_Exercise prompt_
From the entries below, determine the number of lines that contain "Rendered". Give that number by itself.

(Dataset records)
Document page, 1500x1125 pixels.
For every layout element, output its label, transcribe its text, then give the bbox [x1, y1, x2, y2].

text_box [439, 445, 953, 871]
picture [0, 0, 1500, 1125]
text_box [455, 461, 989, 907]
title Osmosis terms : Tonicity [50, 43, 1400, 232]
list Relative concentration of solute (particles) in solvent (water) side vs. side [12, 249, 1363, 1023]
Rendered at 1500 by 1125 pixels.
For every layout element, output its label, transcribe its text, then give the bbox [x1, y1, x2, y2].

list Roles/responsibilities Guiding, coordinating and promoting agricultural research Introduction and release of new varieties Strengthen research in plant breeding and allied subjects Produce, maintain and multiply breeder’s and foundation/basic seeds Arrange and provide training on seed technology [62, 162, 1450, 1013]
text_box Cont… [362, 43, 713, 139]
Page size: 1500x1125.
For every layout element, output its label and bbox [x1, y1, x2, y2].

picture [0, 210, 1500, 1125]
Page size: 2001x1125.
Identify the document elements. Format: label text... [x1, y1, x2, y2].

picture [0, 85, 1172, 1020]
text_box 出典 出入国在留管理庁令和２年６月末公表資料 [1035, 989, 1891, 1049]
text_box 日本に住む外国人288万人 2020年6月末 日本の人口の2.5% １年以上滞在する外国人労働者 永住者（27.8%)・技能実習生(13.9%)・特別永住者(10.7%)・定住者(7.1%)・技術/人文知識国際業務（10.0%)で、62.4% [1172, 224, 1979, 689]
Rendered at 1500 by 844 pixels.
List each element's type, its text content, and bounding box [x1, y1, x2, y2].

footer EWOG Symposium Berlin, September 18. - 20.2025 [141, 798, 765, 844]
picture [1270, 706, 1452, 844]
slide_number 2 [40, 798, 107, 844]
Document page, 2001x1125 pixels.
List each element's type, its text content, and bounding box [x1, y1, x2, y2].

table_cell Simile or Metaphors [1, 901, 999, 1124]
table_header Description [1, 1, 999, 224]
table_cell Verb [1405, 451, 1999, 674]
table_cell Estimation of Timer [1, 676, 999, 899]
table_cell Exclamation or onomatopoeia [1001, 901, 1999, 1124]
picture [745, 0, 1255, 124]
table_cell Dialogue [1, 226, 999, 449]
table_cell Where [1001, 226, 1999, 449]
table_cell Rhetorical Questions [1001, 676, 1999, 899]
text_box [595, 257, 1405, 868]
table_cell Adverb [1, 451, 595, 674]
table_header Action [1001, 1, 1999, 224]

_Answer below_
2